Monday, December 03, 2007

i guess these things take time....

i am overwhelmed with the scent and breathlessness of desire-the desire to hold that gasp that comes when you touch my skin with your eyes, your fingertips, your teeth.

my body doesn't realize what my mind has been told: that you no longer have the will to dominate my senses, to possess me, to overpower my need to be uniquely me; it embraced the will to become something more-uniquely us. it hasn't realized that it will no longer be part of you. and it suffers...the held breath, the longing, the hope....they all make it hard to remember to breathe.

how is it that only my body, and not yours, feels this? when will it forget you? when will it forget contact of your male strength-hair, hard muscle, power-and my female strength-soft skin, reception?

i feel your body's pressure on mine: your chest pressed against my back, your hands grasping the curve of my waist, your breath on my neck, in my ear; i arch, but there is no fulfillment. voluptuous impotence-it's an emptier place than most.
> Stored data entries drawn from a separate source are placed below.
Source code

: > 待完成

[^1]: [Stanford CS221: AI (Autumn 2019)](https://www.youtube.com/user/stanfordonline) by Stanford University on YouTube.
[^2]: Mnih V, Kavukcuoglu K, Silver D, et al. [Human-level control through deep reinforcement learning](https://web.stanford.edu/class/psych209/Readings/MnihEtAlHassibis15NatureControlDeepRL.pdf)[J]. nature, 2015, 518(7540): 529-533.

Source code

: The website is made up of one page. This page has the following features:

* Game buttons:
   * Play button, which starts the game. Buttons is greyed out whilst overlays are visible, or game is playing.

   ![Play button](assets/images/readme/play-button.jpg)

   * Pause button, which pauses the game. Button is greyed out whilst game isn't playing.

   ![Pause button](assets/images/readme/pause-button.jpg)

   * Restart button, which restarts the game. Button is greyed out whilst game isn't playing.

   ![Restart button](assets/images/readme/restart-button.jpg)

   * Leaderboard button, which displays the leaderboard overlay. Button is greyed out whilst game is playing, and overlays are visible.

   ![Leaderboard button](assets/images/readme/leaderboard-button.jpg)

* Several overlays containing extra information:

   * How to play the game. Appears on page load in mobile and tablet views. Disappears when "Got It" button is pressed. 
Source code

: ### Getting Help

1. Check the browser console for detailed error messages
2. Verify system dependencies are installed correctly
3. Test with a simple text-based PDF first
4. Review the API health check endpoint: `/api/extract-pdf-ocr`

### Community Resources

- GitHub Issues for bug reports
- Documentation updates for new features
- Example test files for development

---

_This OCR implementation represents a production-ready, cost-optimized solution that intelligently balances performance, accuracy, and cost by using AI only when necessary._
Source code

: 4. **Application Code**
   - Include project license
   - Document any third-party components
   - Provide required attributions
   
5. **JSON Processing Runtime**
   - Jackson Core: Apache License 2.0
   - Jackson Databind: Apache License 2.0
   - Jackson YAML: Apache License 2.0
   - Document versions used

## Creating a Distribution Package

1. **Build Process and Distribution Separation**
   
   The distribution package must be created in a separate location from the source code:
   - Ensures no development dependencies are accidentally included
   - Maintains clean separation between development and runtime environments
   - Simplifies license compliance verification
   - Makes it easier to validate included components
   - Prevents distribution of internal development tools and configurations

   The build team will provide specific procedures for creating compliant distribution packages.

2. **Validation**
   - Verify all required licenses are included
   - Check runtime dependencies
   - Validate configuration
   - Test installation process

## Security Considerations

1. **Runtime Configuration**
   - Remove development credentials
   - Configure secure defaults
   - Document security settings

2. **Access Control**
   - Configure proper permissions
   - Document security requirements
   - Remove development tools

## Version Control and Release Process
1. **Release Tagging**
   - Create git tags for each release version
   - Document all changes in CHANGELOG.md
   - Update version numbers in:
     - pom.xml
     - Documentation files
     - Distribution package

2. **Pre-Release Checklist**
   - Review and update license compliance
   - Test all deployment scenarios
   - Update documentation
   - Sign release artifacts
how can you give up what we had? i haven't been able to, yet.


********************************************************

i leaned over the edge and across my bed to reach something; the pose reminded me of you. i have the strongest urge, feeling something i've been denied for months. i want to bare my shoulders, my back, my hips, and feel your hands cover the terrain as i arch and press against, and wait for you. a ghost finger races its way across the expanse of the skin on my back. it feels like a candle's flicker, as it .....

what an exercise of verbal futility. how do words encompass the loss i feel? a pointless loss. it wasn't a love that weakened, that got battered by lack of interest or miscommunication or betrayal or boredom. how do i tell you what i'm feeling? what would you say? do i put you in an awkward position or suffer in silence? i miss you 'til forever. i miss you , and all the tears i'll ever cry aren't enough to drown and purge my need for you. how does real love, THE love, turn into unrequited love? this is such a mistake.